DR tahun 1643, hal.84 dan 115 mengisahkan bahwa sebuah kapal perusahaan Otter menabrak sebuah
karang di kepulauan Tukang Besi ( sekarang Wakatobi ) dan mnyebabkan kapal itu
karam. Kapal yang bermatan rempah-rempah dari Kepulauan Maluku itu hendak
berlayar ke Batavia ( Jakarta ) melalui Makassar. Namun setelah berada dua hari terobang ambing di laut, kapten Philip nakhoda
kapal tersebut dan
beberapa penumpang dan kru kapal yang selamat tidak ingin singgah
ke
Makassar, tetapi langsung ke Batavia.
Lima hari kemudian, para korban yang terombang ambing dilautan itu mencapai
'Pangesana',
pulau Muna hari ini. Mereka berlabuh di
sebuah desa bernama Selanca atau, Chalancka ( Wasolangka ). Desa itu dalam perjanjian
Bongaya tahun 1667 di sebut Selansa. Mereka bermaksud mengisi cadangan air bersih untuk memenuhi
kebutuhan mereka selama dalam pelayaran.
Namun apa di kata, bukanya mereka selamat tapi justru mereka menyetor nyawa mereka
dan membawa jasadnya untuk dikubur. Tampa mereka sadari mereka telah masuk pada
kandang macan yang telah memusuhi mereka. Sikap permusuhan masyarakat Muna
terhadap Belanda sejak ditandatangannya perjanjian
Scoot-Elangi pada tahun 1613. Bagi masyarakat Muna Walanda/ Belanda adalah
musuh yang telah memecah hubungan persaudaraan antara Muna dan Buton yang telah
terjalin lama sejak Kesultanan itu di bentuk oleh Raja Muna La Kilaponto tahun
1541. Olehnya itu Belnda yang mencoba masuk atau yang sudah masuk di wilayah
Kerjaan Muna harus di bunuh dan hartanya dirampas.
Merasa ini adalah
kesempatan baik untuk membunuh musuh kerjaan, prajurit-prajurit penjaga periran
barat Kerajaan Muna yang ditempatkan di Wasolangka menyusun strategi untuk
menyerang walanda kafiri/ Belanda kafir itu.
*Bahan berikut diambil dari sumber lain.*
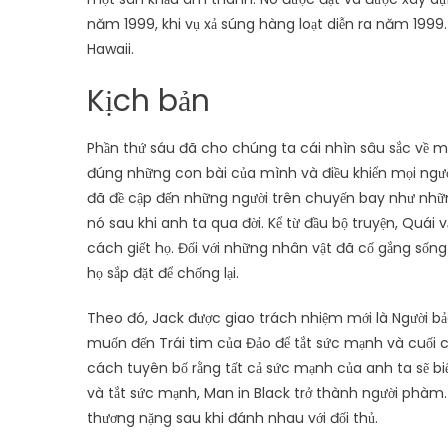
năm 1999, khi vụ xả súng hàng loạt diễn ra năm 19
Hawaii.
Kịch bản
Phần thứ sáu đã cho chúng ta cái nhìn sâu sắc về m
đúng những con bài của mình và điều khiển mọi ngư
đã đề cập đến những người trên chuyến bay như nhữ
nó sau khi anh ta qua đời. Kể từ đầu bộ truyện, Quái 
cách giết họ. Đối với những nhân vật đã cố gắng sốn
họ sắp đặt để chống lại.
Theo đó, Jack được giao trách nhiệm mới là Người bảo
muốn đến Trái tim của Đảo để tắt sức mạnh và cuối c
cách tuyên bố rằng tất cả sức mạnh của anh ta sẽ biế
và tắt sức mạnh, Man in Black trở thành người phàm. K
thương nặng sau khi đánh nhau với đối thủ.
Pada malam hari
prajurit Bharata Wasolangka menggerebek
rumah yang ditempati oleh orang-orang Belanda itu. dan membunuh semua orang. “ Ada 5 orang yang dapat melarikan diri dari penggerebekan
itu, namun terus dikejar
dan akhirnya juga dibunuh. Yang selamat dari penggerebekan itu hanya seorang reporter yang bernama
Abraham Thomassen dari Amsterdam”. Demikian laporan DR.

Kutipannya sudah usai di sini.